Googles Axion-Prozessoren
Google hat seit der Einführung der Tensor Processing Unit (TPU) im Jahr 2015 stetig Fortschritte in der KI-Chip-Technologie gemacht. Aufbauend auf dieser Grundlage hat Google kürzlich die Axion-Prozessoren vorgestellt, seine ersten benutzerdefinierten CPUs, die speziell für Rechenzentren und KI-Workloads konzipiert sind. Diese Prozessoren basieren auf der Arm-Architektur, die für ihre Effizienz und kompakte Gestaltung bekannt ist. Die Axion-Prozessoren zielen darauf ab, die Effizienz von CPU-basiertem KI-Training und -Schlussfolgern zu verbessern, während die Energieeffizienz erhalten bleibt. Diese Weiterentwicklung markiert auch eine erhebliche Leistungssteigerung für verschiedene allgemeine Workloads, einschließlich Web- und App-Servern, containerisierten Microservices, Open-Source-Datenbanken, In-Memory-Caches, Data-Analytics-Engines, Medienverarbeitung und mehr.
Metas MTIA
Meta treibt die KI-Chip-Technologie mit seinem Meta Training and Inference Accelerator (MTIA) voran. Dieses Tool ist darauf ausgelegt, die Effizienz von Training- und Inferenzprozessen zu verbessern, insbesondere für Ranking- und Empfehlungs-Algorithmen. Meta hat kürzlich dargelegt, wie der MTIA ein wichtiger Teil seiner Strategie ist, seine KI-Infrastruktur über GPUs hinaus zu stärken. Ursprünglich für 2025 geplant, hat Meta bereits beide Versionen des MTIA in die Produktion gebracht, was einen schnelleren Schritt in seinen Chip-Entwicklungsplänen zeigt. Während der MTIA derzeit auf die Ausbildung bestimmter Arten von Algorithmen fokussiert ist, plant Meta, seine Verwendung auf die Ausbildung von generativer KI, wie seinem Llama-Sprachmodell, auszudehnen.
Amazons Trainium und Inferentia
Seit der Einführung seines benutzerdefinierten Nitro-Chips im Jahr 2013 hat Amazon seine KI-Chip-Entwicklung erheblich ausgebaut. Das Unternehmen hat kürzlich zwei innovative KI-Chips, Trainium und Inferentia, vorgestellt. Trainium ist speziell für die KI-Modellausbildung konzipiert und soll in EC2 UltraClusters integriert werden. Diese Cluster, die bis zu 100.000 Chips aufnehmen können, sind für die Ausbildung von Grundmodellen und großen Sprachmodellen in energieeffizienter Weise optimiert.
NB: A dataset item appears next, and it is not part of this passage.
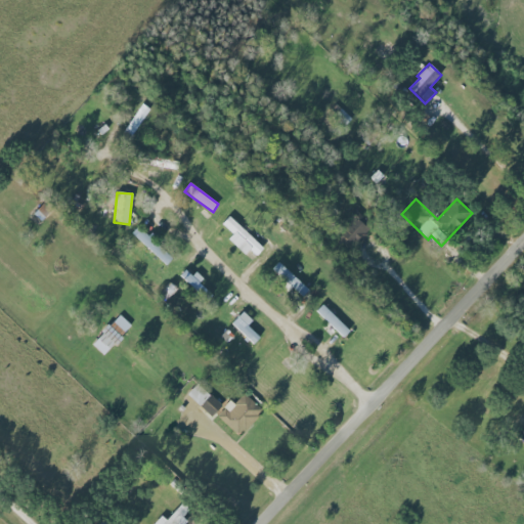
[(373,227),(357,213),(335,236),(350,251),(373,227)]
Inferentia hingegen ist für Inferenzaufgaben konzipiert, bei denen KI-Modelle aktiv angewendet werden, und konzentriert sich auf die Reduzierung der Latenz und der Kosten während der Inferenz, um besser auf die Bedürfnisse von Millionen von Benutzern zu reagieren, die mit KI-gesteuerten Diensten interagieren.
Fazit
Die Bewegung hin zur internen Entwicklung von benutzerdefinierten KI-Chips durch große Unternehmen wie Google, Microsoft und Amazon spiegelt eine strategische Verschiebung wider, um den zunehmenden Rechenanforderungen von KI-Technologien gerecht zu werden. Diese Tendenz unterstreicht die Notwendigkeit von Lösungen, die speziell auf die effiziente Unterstützung von KI-Modellen zugeschnitten sind und die einzigartigen Anforderungen dieser fortschrittlichen Systeme erfüllen. Da die Nachfrage nach KI-Chips weiter ansteigt, werden Branchenführer wie Nvidia wahrscheinlich einen erheblichen Anstieg des Marktwerts erleben, was die wichtige Rolle unterstreicht, die benutzerdefinierte Chips bei der Weiterentwicklung von KI-Innovationen spielen. Durch die Entwicklung ihrer eigenen Chips verbessern diese Technologie-Riesen nicht nur die Leistung und Effizienz ihrer KI-Systeme, sondern fördern auch eine nachhaltigere und kosteneffizientere Zukunft. Diese Entwicklung setzt neue Standards in der Branche, treibt den technologischen Fortschritt und den Wettbewerbsvorteil in einem sich schnell verändernden globalen Markt voran.